I blame my job for my caffeine addiction. Starbucks gift cards appeared on my desk regularly. Am I supposed to ignore them? No way. Free coffee! And not just any coffee. Starbucks Coffee. Starbucks! Fill it up, please!
That’s where it all started. My job. And my commute. It wasn’t my fault. I needed caffeine. Needed it! I did not have a problem! I woke at four thirty in the morning, left the Kenosha metra station at five fifty-one (yes, exactly that time!), arrived downtown Chicago at seven thirty, had training from eight in the morning until six in the evening, got back on the train at six thirty, and arrived back in Kenosha just before eight at night. To top it off, I still had to drive back home to Racine, which took a half hour, and then shovel my face with some leftovers for dinner. Alone. Because, really, how could I expect anyone to wait that long for dinner? But then, yes there’s more, I had to do homework. Yes homework! I averaged roughly five hours of sleep.
You’re exhausted just reading that aren’t you?
I’m exhausted from reliving that.
So see, clearly, it wasn’t my fault. The need for coffee surpassed any desires to work in the morning. And then, of course, again once two in the afternoon rolls around. Caffeine doesn’t stick around forever. Must replenish.
OK fine. I had a problem.
After my move to Chicago from Racine, I drank coffee less often. And by “less,” I mean once a day instead of three. That counts right? . Month after month passed, each with an excuse to feed my coffee addiction due to lack of sleep:
I couldn’t put the book down!
The voices grumbling inside my head made me write poetry.

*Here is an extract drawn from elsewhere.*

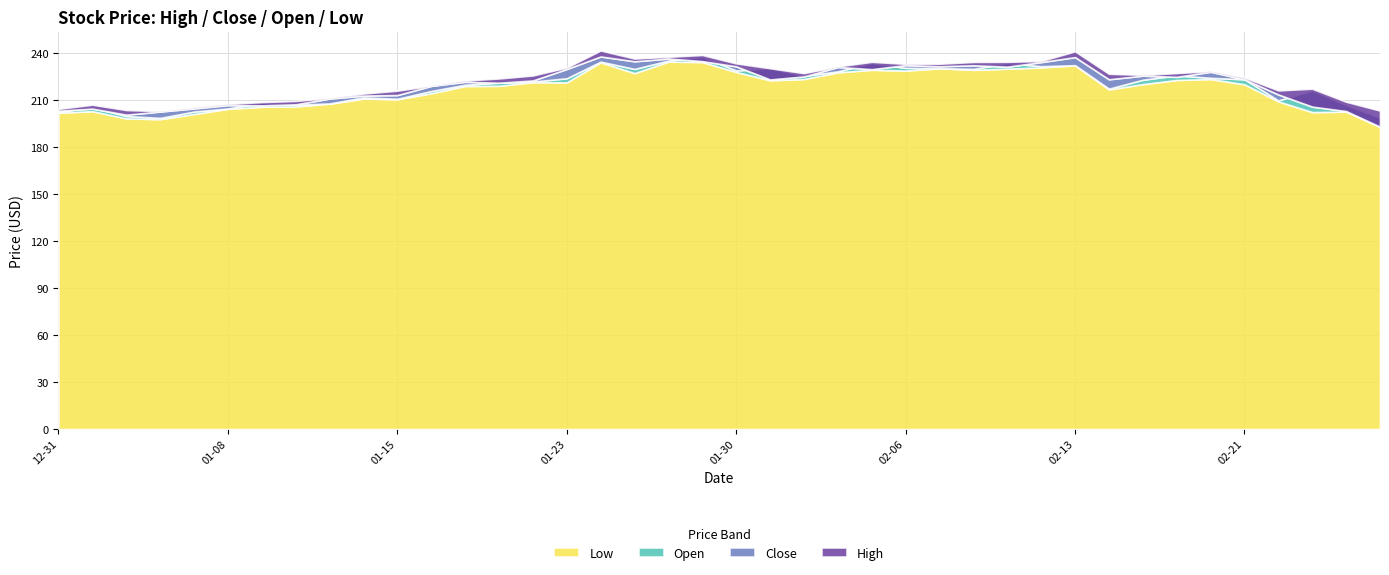

At which label is High closest to 222?

2020-01-17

The dishes needed a cleaning.
Cramps. Enough said.
My laundry won’t wash itself!
Seriously, my dresser is this dusty?
My roommate kept me up.
Ugh, another migraine.
The car alarm sounded again. For the third time. At three in the morning.

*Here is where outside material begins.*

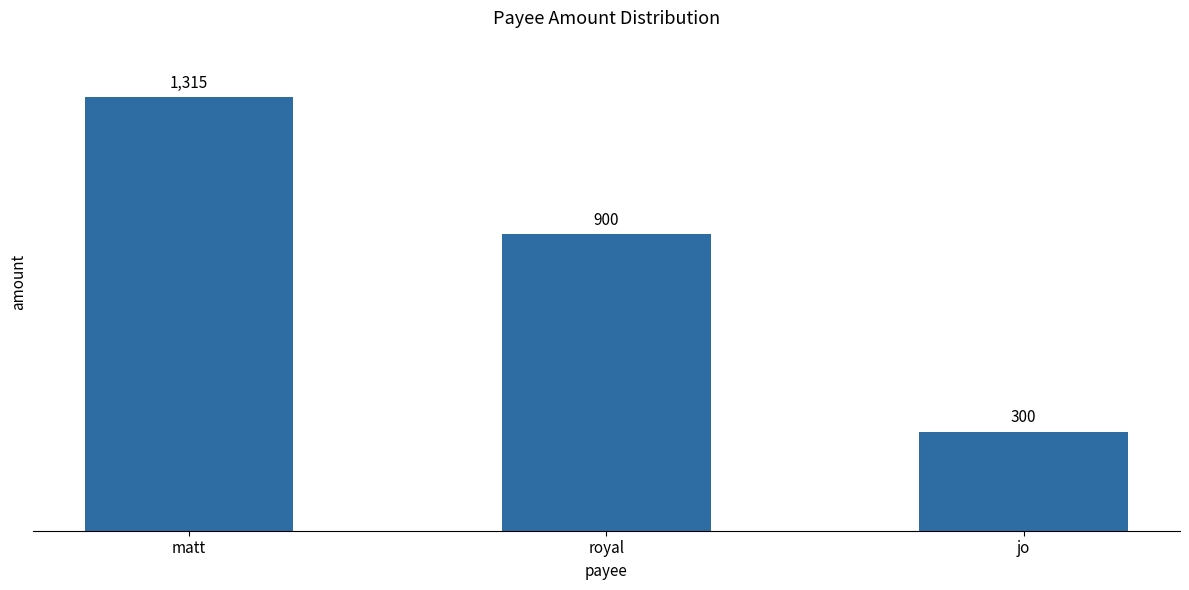

Count the number of categories in the chart.

3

But my nails need to match my outfit for tomorrow!
I swear there’s a boogie man under my bed…
But finally, I put my foot down. Enough was enough. With my hand upon my hip, I tapped my foot and shook my finger at myself. I wasted more money at Starbucks than I care to admit. I begrudgingly handed my coffee-addicted coworkers any remaining gift cards and stopped. Cold turkey. That was it.
Fourty days later, I’m caffeine free. No coffee. No caffeinated tea. Not even excedrin migraine! Nothing. Okay, yes I still had chocolate. That’s an addiction I will never recover from, but that’s another story. But it doesn’t count as an addiction because I’m admitting to it, right? Besides, do you know how much chocolate you need to have the same amount of caffeine as a small cup of coffee? Way too much
Don’t think this was an easy-peasy accomplishment. Week one. Headaches. Caffeine withdrawal. I wanted that coffee. I needed that caffeine. Every. Single. Morning. It was a habit. I needed the headaches to take a hike and bother someone else. I couldn’t focus. I’d pop ibuprofen here and there. But I needed to just deal with it. Suck it up, Buttercup!

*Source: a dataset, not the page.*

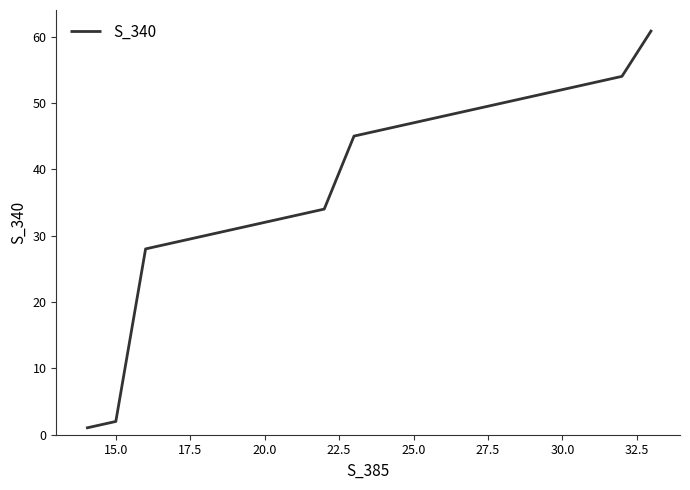

What is the maximum value shown in the chart?

61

After many long and dreaded mornings, I just stopped wanting coffee. As a matter of fact, after the second week, I didn’t even want coffee. Those two weeks seemed like a month at the time! I never needed the 2pm pick me up, though. I drank caffeine-free tea so I could still fit in with the cool kids getting coffee every morning. But that was it. Never cheated.
So here I am, on the 41st day. I made a full 40 days… But wait, “it’s the 41st day but you only made it 40 days” you ask.
I had a cup of coffee today. I didn’t really need it. I wasn’t craving it. I justified drinking a cup because I hadn’t had any in 40 days. I couldn’t possibly be addicted, right? My heart raced more rapidly than I expected and soared above my comfort zone of level of “this is a normal heartbeat” thought. Regret sank in when I became too jittery to focus. I swear the office had shiny objects everywhere. I was uncomfortable with the effects of coffee.
And so begins the journey of another 40 days caffeine free. Let’s hope it doesn’t inspire another boring blog post.